## PROBLEMS TO WORK ON
• a. In the passage on China's use of AI against corruption, how many government employees has Zero Trust caught since 2012?
• b. From the rows, render the lines starting with the line that contains "vite toute la" and going on through the line that contains "Ciment obturatii" as a Markdown table with the columns Number and Line. Leave out blank lines and pictures.
(DOCUMENT TEXT)
Another application is the use of AI to fight corruption. Stephen Chen relates the Chinese Academy of Sciences and the Chinese Communist Party’s internal control institutions jointly developed an anti-corruption AI system dubbed as Zero Trust. It was developed “to monitor, evaluate or intervene in the work and personal life of public servants, the system can access more than 150 protected databases in central and local governments for cross-reference…to draw sophisticated, multiple layers of social relationship maps to derive behaviour analyses of government employees…detecting suspicious property transfers, infrastructure construction, land acquisitions and house demolitions…Once its suspicions have been raised it will calculate the chances of the action being corrupt. If the result exceeds a set marker, the authorities are alerted…at that stage a superior could then contact the person under scrutiny and perhaps help him avoid going down the road of no return with further, bigger mistakes…Some officials might fabricate data, but the machine can compare information from different sources and flag discrepancies”.

Stephen Chen notes the “Zero Trust experiment has been limited to 30 counties and cities, just 1 per cent of the country’s total administrative area. The local governments involved…are located in relatively poor and isolated regions…the idea was to avoid triggering large-scale resistance among bureaucrats…Since 2012, Zero Trust has caught 8,721 government employees engaging in misconduct such as embezzlement, abuse of power, misuse of government funds and nepotism. While some were sentenced to prison terms, most were allowed to keep their jobs after being given a warning or minor punishment”.

Naturally, there is resistance. Stephen Chen point out “some (local) governments…have decommissioned the machine…said they may not feel quite comfortable with the new technology”. “Some officials have questioned the machine’s right of access to sensitive databases because there is neither a law nor regulation authorising a computer or robot to do so. No wonder the system is being decommissioned…those still using it are facing enormous pressure, with the researchers seeing little or no hope of rolling it out nationwide”.

China is also addressing issues relating to data quality and integrity[5]. M.E. Strickland notes “the Chinese government has long been enamored of metrics of all kinds. Officials have been judged by whether or not they hit certain quotas, whether for GDP growth or population control. Numeric targets are declared for whole industries. Great store and pride is set by indices and international rankings…China has issues with data transparency”. Much data is classified or inaccessible, “leaving critical blindspots in our understanding of the country…the data that actually does get published is often just as problematic. China’s GDP figures are famously man-made…When a government invests so much interest in quotas and metrics, it also gives itself an interest in obscuring them if they prove less-than-ideal”.

However, they appear to be facing up to these challenges through initiatives to root out fraudulent data. Sidney Leng notes “Beijing plans to amend its toothless statistics law to hold top local leaders, mayors and governors, accountable for cheating. Local statisticians as well as regional executive leaders will be punished by sacking if found to have provided fraudulent data, according to a draft amendment of the law….The draft…also said the government should apply modern technology, such as big data, cloud computing and artificial intelligence to help compile reliable statistics across the vast country of 1.4 billion people”.
(End DOCUMENT TEXT)
(INFORMATION)
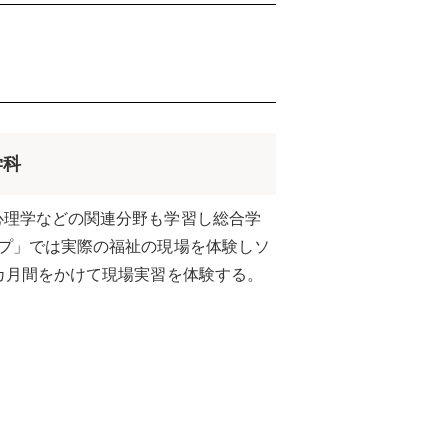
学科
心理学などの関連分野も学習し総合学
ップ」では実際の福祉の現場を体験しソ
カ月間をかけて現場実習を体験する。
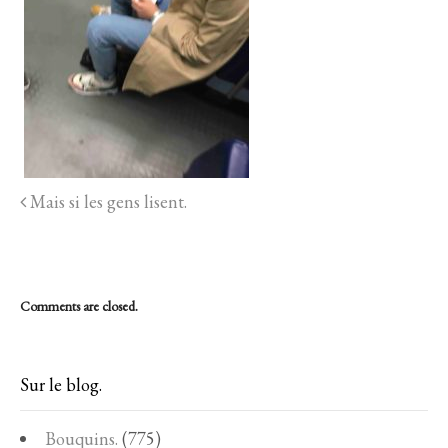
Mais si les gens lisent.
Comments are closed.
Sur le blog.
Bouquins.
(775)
(End INFORMATION)
(INFORMATION)
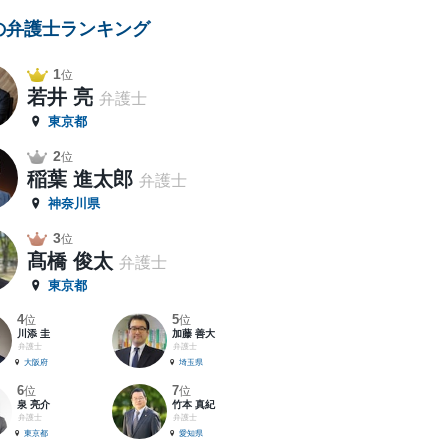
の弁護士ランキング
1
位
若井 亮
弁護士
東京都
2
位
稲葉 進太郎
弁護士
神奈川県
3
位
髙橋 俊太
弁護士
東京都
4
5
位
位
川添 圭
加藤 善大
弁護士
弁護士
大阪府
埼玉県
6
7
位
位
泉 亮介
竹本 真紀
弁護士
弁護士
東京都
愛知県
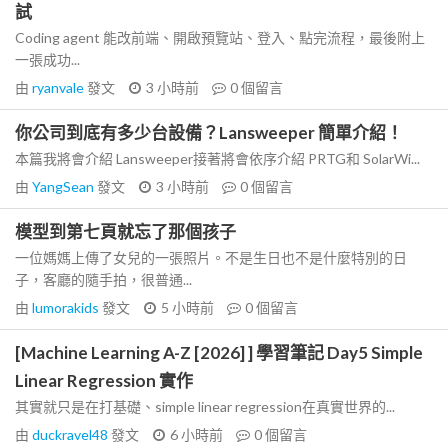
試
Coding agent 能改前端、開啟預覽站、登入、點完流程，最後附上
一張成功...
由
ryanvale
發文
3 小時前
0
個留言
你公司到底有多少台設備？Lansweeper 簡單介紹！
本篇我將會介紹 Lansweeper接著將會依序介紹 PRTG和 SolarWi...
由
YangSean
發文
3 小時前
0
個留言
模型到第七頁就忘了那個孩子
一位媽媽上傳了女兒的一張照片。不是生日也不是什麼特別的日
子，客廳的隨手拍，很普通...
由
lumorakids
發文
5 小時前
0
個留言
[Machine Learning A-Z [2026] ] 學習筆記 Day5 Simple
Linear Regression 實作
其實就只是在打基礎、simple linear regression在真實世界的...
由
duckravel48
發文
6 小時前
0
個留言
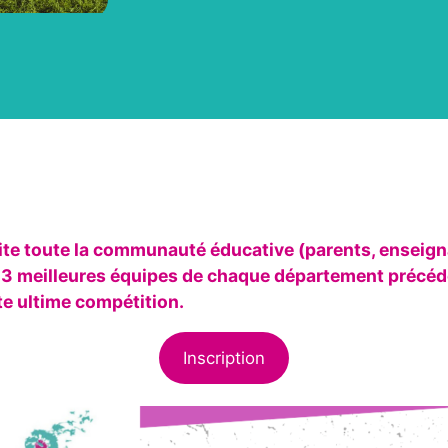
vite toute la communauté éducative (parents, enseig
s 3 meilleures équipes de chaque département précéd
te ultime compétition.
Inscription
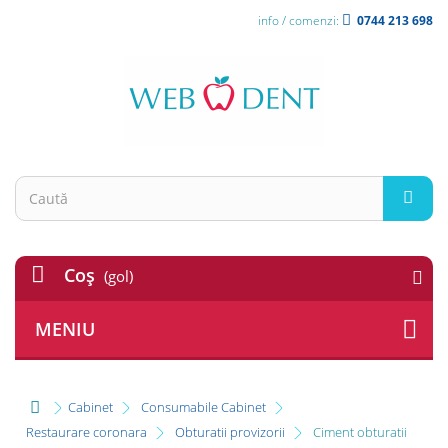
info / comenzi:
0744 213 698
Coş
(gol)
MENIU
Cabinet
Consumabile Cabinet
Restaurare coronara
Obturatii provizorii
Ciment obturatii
(End INFORMATION)
(INFORMATION)
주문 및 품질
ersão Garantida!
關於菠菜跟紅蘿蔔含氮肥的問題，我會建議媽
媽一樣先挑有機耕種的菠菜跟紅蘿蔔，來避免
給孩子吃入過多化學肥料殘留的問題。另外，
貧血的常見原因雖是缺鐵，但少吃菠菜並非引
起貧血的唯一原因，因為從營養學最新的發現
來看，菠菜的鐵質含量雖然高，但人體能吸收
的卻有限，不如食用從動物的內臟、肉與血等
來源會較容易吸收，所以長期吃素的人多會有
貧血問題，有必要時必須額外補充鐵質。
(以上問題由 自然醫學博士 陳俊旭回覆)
(End INFORMATION)
## YOUR WRITTEN ANSWERS
• a. 8,721

• b.
| Number | Line |
|---|---|
| 1 | vite toute la communauté éducative (parents, enseig |
| 2 | s 3 meilleures équipes de chaque département précéd |
| 3 | te ultime compétition. |
| 4 | Inscription |
| 5 | info / comenzi: |
| 6 | 0744 213 698 |
| 7 | Coş |
| 8 | (gol) |
| 9 | MENIU |
| 10 | Cabinet |
| 11 | Consumabile Cabinet |
| 12 | Restaurare coronara |
| 13 | Obturatii provizorii |
| 14 | Ciment obturatii |